Prompt Engineering Can Improve the Performance of Generative AI

No sensible clinician would ever allow a large language model to replace them at the bedside, but those who want to use these digital tools to supplement their decision making might benefit from prompt engineering.

By John Halamka, M.D., President, Mayo Clinic Platform, and Paul Cerrato, senior research analyst and communications specialist, Mayo Clinic Platform.

With so many major technology developers creating large language models (LLMs), clinicians and healthcare executives often struggle to find the most effective way to use them for administrative and clinical purposes. Anyone who has used ChatGPT, for instance, knows that it can produce widely contrasting results, some of which are accurate while other complete fabrications. One way to improve the results of your prompts is to use prompt engineering.

ChatGPT agrees. When asked to explain prompt engineering, in simple terms, the chatbot responded: “Prompt engineering is the process of carefully crafting the questions or instructions you give to a language model to get the best and most relevant responses. It involves tweaking and refining the prompts to achieve the desired outcome.” It went on to point out that the process is best accomplished using experimentation and refinement.

Earlier this year, we asked ChatGPT to diagnose a patient with chest pain and several other signs and symptoms. We could have taken a more nuanced approach and used prompt engineering to improve the query and perhaps elicit a more accurate response. The initial response to our “unengineered” prompt was off target. It suggested the patient had a myocardial infarction when, in fact, at least of one his symptoms suggested a very different diagnosis, aortic dissection. In a subsequent blog, we discussed more sophisticated approaches to finding a possible diagnosis. One research group, for instance, asked ChatGPT to generate the top differential diagnoses for the scenario they created. Using the patients’ medical history and physician exams, clinicians “correctly included the diagnosis in the top differential diagnoses for 83% of cases,” compared to 87% for ChatGPT-4.

Prompt engineering can also take advantage of several other tactics. One can experiment with different prompt styles, for example, and instead of asking a direct question, you can ask the chatbot to explain the step-by-step process of diagnosing a patient with a specific set of signs, symptoms, and lab findings. Bertalan Mesko, M.D., Ph.D., with the Medical Futurist Institute, Budapest, Hungary, has also suggested role playing as another tactic. You might pose the prompt this way: “Assume you are a cardiologist trying to explain to a patient what their signs and symptoms might signify.”

Another tactic is to iterate and refine after the chatbot generates the response to your first query. One of the exceptional features of chat-based LLMs like ChatGPT and Bard, unlike Alexa or Siri, is that they remember your initial prompt and let you have a very long conversation on the same question. This enables you to modify the output based on the feedback, adding a second and subsequent prompts. This unique capability is a function of a LLM’s attention mechanism and the transformer architecture. In the use case we initially provided ChatGPT, about the patient with chest pain and pain in his left leg, we could have challenged the bot’s suggestion about an MI with a follow-up question: “The patient’s leg pain is not consistent with MI. Please explain what this pain might mean.”

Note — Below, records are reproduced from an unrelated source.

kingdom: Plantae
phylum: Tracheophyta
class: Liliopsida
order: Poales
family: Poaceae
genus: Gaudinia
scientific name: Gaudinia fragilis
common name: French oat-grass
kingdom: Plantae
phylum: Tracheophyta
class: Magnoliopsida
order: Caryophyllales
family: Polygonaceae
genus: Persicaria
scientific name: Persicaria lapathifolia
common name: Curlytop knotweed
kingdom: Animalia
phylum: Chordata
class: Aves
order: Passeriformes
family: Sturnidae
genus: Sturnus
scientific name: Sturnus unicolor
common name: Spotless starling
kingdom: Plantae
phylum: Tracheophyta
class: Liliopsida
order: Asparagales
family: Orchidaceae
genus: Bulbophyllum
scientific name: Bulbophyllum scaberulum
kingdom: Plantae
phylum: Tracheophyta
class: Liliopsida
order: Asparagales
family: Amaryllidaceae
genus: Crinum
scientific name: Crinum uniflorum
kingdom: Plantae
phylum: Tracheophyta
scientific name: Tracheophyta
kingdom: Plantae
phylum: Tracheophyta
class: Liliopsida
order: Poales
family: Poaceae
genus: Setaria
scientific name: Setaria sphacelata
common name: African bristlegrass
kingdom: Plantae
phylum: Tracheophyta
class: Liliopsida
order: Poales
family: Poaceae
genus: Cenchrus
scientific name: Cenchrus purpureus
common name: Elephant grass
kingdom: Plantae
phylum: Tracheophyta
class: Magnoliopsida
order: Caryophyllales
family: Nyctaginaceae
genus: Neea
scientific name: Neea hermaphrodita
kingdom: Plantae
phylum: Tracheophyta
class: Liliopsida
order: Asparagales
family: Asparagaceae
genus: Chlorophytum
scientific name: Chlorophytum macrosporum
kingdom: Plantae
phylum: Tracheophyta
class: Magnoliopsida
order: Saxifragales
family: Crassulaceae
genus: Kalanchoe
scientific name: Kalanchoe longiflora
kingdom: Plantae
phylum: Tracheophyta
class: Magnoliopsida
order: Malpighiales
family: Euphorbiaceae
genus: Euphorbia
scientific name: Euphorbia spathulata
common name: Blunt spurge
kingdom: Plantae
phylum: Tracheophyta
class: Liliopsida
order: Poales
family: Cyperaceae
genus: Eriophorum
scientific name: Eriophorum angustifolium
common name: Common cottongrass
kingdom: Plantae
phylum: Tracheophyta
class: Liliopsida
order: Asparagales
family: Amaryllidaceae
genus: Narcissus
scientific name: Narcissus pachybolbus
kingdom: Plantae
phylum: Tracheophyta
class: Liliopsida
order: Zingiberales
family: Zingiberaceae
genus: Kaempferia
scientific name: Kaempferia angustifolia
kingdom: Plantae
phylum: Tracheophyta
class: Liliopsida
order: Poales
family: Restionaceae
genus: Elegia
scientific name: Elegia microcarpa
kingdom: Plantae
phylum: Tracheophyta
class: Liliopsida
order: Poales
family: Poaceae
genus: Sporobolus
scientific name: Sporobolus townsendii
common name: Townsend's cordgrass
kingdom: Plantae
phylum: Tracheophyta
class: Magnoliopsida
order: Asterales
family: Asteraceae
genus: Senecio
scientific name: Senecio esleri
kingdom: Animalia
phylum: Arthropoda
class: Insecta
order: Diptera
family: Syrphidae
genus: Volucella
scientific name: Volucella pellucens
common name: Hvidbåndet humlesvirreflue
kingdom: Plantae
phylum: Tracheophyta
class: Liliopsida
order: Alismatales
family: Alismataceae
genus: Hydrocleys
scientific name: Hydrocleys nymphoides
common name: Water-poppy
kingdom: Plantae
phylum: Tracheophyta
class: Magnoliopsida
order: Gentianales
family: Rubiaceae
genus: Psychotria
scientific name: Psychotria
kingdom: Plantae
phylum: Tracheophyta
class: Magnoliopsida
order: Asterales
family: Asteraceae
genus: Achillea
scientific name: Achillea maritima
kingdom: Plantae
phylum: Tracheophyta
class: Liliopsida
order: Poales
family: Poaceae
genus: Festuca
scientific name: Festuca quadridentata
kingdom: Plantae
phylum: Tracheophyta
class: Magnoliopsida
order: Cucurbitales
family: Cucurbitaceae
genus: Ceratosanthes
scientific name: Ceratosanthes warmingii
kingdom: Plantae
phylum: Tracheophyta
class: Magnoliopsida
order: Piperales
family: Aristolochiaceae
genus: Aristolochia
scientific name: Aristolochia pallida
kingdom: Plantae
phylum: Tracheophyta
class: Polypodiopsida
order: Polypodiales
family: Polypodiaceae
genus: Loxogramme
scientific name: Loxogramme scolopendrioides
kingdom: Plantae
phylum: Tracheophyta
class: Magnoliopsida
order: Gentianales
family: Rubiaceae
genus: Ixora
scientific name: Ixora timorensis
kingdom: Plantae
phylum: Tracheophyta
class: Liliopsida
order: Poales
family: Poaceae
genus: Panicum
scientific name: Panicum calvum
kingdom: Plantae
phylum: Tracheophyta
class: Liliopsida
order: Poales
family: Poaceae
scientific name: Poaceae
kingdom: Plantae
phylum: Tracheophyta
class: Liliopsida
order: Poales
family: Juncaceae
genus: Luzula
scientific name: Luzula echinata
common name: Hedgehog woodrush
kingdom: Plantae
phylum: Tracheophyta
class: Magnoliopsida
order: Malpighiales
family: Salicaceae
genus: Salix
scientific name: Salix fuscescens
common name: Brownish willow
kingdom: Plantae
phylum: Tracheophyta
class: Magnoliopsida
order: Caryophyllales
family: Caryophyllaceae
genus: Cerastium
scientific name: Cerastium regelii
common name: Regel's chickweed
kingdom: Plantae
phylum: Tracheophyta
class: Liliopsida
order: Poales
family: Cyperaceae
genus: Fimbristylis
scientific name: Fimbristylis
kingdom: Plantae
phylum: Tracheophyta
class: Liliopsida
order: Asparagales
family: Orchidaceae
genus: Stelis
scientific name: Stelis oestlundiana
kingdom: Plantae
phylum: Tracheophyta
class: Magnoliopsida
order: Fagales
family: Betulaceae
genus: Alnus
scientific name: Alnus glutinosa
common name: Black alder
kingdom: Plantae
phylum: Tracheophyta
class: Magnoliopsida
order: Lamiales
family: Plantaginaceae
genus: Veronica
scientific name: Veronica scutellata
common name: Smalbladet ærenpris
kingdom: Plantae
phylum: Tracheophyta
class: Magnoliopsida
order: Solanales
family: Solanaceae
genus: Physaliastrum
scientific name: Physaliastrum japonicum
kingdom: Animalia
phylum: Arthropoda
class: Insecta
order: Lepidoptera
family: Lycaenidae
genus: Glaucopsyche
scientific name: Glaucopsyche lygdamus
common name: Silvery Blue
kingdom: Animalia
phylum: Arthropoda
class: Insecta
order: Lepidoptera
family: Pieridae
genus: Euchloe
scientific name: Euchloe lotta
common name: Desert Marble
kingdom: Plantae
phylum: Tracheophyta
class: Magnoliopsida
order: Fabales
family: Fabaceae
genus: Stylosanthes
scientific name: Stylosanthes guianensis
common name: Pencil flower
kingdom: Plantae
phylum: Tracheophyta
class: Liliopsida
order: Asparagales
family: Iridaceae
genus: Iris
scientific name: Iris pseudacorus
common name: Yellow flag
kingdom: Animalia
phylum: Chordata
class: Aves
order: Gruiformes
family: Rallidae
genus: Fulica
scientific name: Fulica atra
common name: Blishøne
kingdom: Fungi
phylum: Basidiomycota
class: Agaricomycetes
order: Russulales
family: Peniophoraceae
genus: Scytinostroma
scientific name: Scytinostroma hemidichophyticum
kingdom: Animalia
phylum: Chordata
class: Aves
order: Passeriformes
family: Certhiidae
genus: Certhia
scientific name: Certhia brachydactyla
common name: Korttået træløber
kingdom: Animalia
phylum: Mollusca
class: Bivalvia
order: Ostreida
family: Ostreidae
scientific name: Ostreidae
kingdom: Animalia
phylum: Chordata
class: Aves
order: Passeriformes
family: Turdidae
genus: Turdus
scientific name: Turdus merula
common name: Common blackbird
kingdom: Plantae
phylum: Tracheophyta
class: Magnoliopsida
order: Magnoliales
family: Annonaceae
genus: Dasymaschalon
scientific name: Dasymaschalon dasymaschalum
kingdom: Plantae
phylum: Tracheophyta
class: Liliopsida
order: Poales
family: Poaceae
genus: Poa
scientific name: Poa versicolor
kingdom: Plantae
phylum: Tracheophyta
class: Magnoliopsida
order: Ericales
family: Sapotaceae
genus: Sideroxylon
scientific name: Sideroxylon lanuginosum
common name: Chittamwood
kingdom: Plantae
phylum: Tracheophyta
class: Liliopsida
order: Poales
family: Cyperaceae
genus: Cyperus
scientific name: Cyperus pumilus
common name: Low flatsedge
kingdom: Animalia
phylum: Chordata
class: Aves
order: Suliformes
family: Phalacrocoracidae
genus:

Use cases that demonstrate the value of prompt engineering include an analysis by Songhai et al, which introduced “instruction prompt tuning, a parameter-efficient approach for aligning LLMs to new domains using a few exemplars. The resulting model, Med-PaLM, performs encouragingly, but remains inferior to clinicians. We show that comprehension, knowledge recall and reasoning improve with model scale and instruction prompt tuning, suggesting the potential utility of LLMs in medicine.” In addition, there are several tutorials to help users apply the latest advances in prompt engineering in general and in a healthcare setting.

Although prompt engineering has gained favor among many AI stakeholders, some critics question whether prompt engineering is the best way to improve the outcomes generated by LLMs. As an alternative, they point to problem formulation as a worthwhile strategy. Oguz Acar explains the process in a recent Harvard Business Review article: “Prompt engineering focuses on crafting the optimal textual input by selecting the appropriate words, phrases, sentence structures, and punctuation. In contrast, problem formulation emphasizes defining the problem by delineating its focus, scope, and boundaries. Prompt engineering requires a firm grasp of a specific AI tool and linguistic proficiency while problem formulation necessitates a comprehensive understanding of the problem domain and ability to distill real-world issues. The fact is, without a well-formulated problem, even the most sophisticated prompts will fall short. However, once a problem is clearly defined, the linguistics nuances of a prompt become tangential to the solution.”

Prompt engineering may not be a panacea that magically generates perfectly accurate results and eliminates fabrications. It’s nonetheless a step in the right direction.